Her students are brutally honest, she says, and they say just about anything that pops into their head.
“I had a student tell me I was talented,” Lee laughs, “As an attempt to get out of an assignment.”
Lee gets quite a few complements, either in handwritten notes or when teaching, but her favorite moment? When her students actually pick up the materials she teaches.
“We were learning about a word pattern, ow, and one of my students goes ‘that’s in Halloween,’ ” Lee said. “And it’s just the stuff like that, where they make those connections where you’re just like, perfect!”
It’s those good days, she says, that remind her why she wanted to teach in the first place—that she can actually make a difference.
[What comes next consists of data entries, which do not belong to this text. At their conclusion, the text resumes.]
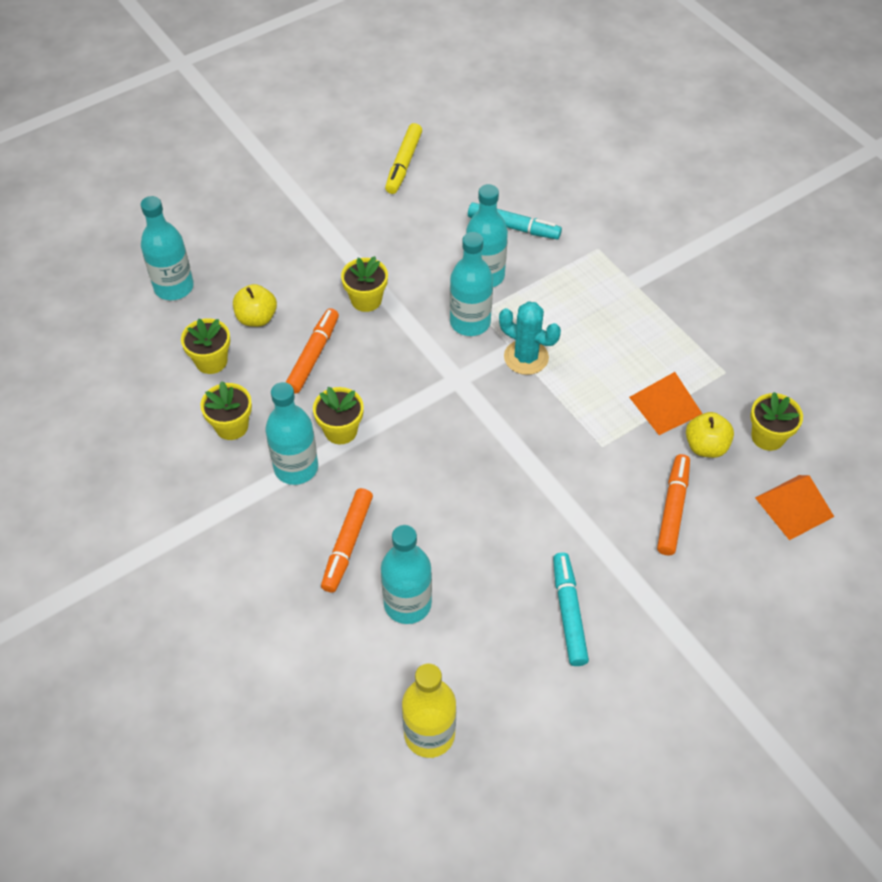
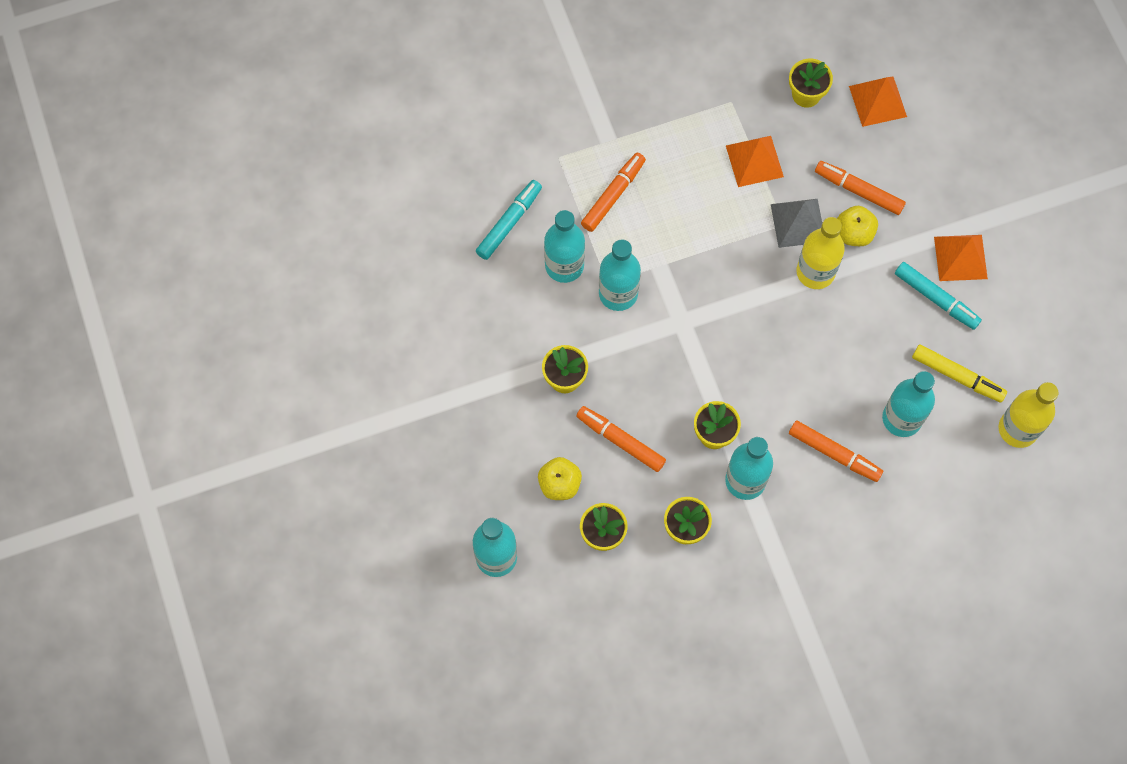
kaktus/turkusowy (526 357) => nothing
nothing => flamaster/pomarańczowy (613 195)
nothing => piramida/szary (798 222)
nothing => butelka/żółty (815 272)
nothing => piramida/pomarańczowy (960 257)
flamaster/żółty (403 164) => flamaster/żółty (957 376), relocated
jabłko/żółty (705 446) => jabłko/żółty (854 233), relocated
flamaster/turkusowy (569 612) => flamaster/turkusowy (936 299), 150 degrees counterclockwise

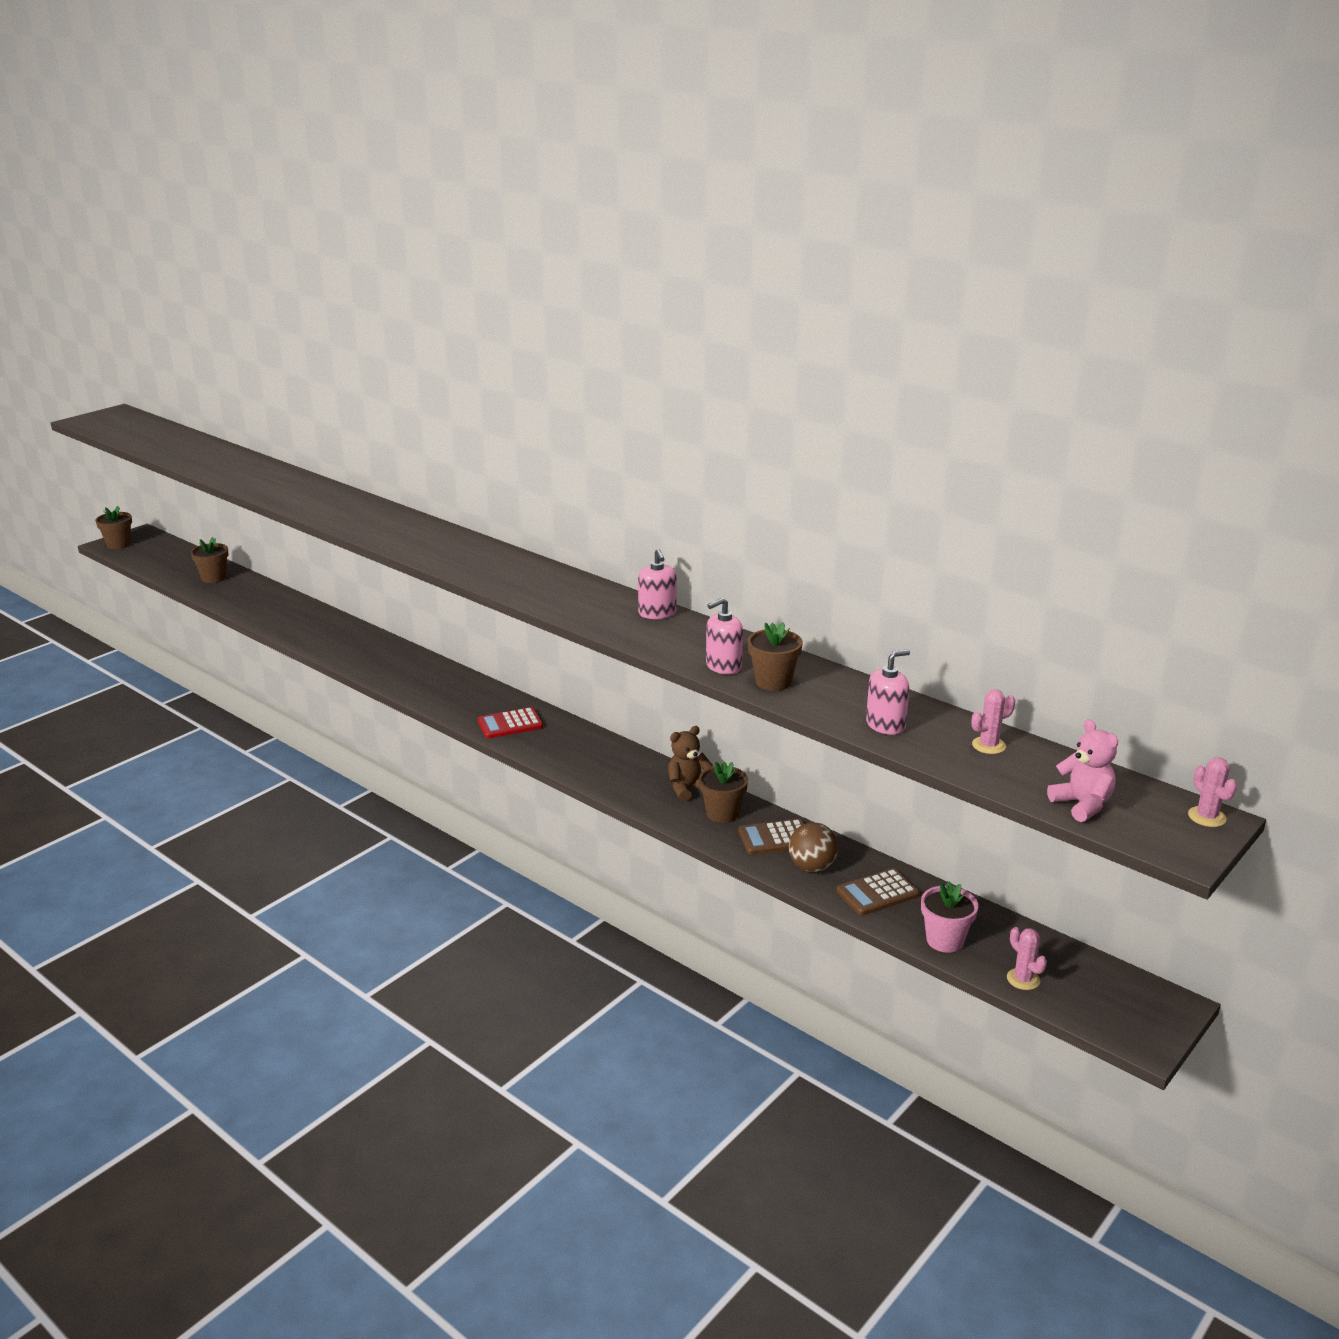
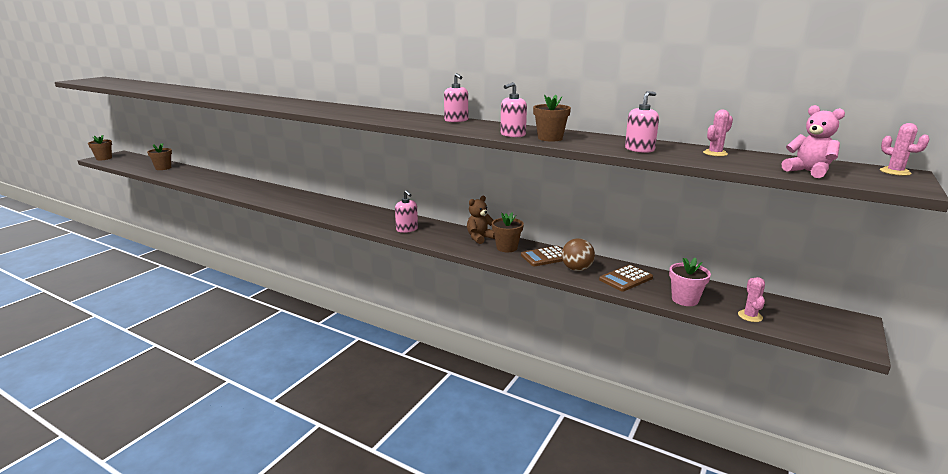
kalkulator/czerwony (510 724) => nothing
nothing => dozownik mydła/różowy (407 229)
kaktus/różowy (1023 979) => kaktus/różowy (750 316), 45 degrees clockwise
“I had a student who didn’t build personal relationships with teachers normally. Toward the end of my student teaching last year … he brought me two cards telling me how upset he was that I was leaving … and inside of it was his famous brownie recipe, handwritten, and it was two pages,” Lee said. “It kind of got to me, because I went the whole semester trying to form a relationship with this student and trying to help him be successful.”
As optimistic as Lee is, she does admit there are some unpleasant days.
“Bad days are just bad,” Lee said. “There’s nothing you can do. You just roll with the punches, you get through what you get through, and then you finish it tomorrow.”
Radford was an easy choice for Lee. Her brother recommended it for undergrad and because of the five-year special education program, it was an easy transition into graduate school.
“When Haley told me that she decided to continue at Radford for another year to get her masters in special education I was not surprised,” Danielle Jepson, RU graduate and a close friend of Lee. “She has a passion for working with children and is always excited to go in and work with students, and is always striving to make learning fun and exciting.”
Radford’s five-year program is unique to other special education programs, because if students attend Radford for both undergrad and grad school, it will only take five years to earn a bachelors in education and a masters in special education, verses the typical four years of undergrad and two years of graduate school at another school.
Colley encouraged Lee to apply, when Lee said she wanted to learn more and be more prepared before starting her career as an educator.
“Two weeks before graduation, I was sitting down with Dr. Colley to go over a lesson I had written, and we were talking about one of my special students who had some behavior needs and … how I wish I had more of a frame of reference with what to do,” Lee said about deciding to attend grad school. “So she offered to help me get into the five-year program.”
Lee said the five-year program was a good choice, because now she is much more marketable in her career field, as well as more prepared for the classroom.
Colley agrees. She said that special education has a 100 percent hiring rate, because over the past twenty years, special education has been a national critical shortage area in the educator field. Colley said Lee has a bright future ahead of her.
“Haley is a real natural in the classroom and she connects really well with all kids,” Colley said. “It’s a hard job, but it’s a wonderful job. And Haley’s going to do well wherever she goes.”
Lee is now on her third placement in local elementary schools to student teach and has already learned so much. She has no doubt that she’ll be prepared for her own classroom when she receives her masters in the spring, and is only slightly worried about the future.
“You learn something new from every school your in, all the teachers you work with, all the kids you work with,” Lee said. “And the more time you get to do it in a structured atmosphere with someone to help you, the better.”
Lee is also a member of Radford’s Student Counsel for Exceptional Children, who help raise awareness about students with special needs. Lee enjoys being busy, and she balances the club, student teaching and her lecture classes, while looking forward to her future as an educator.
“Hey look,” she chuckles, pulling out a full brown bag as she packs her book bag for her next class. “I didn’t eat my lunch. Oh, the life of a teacher.”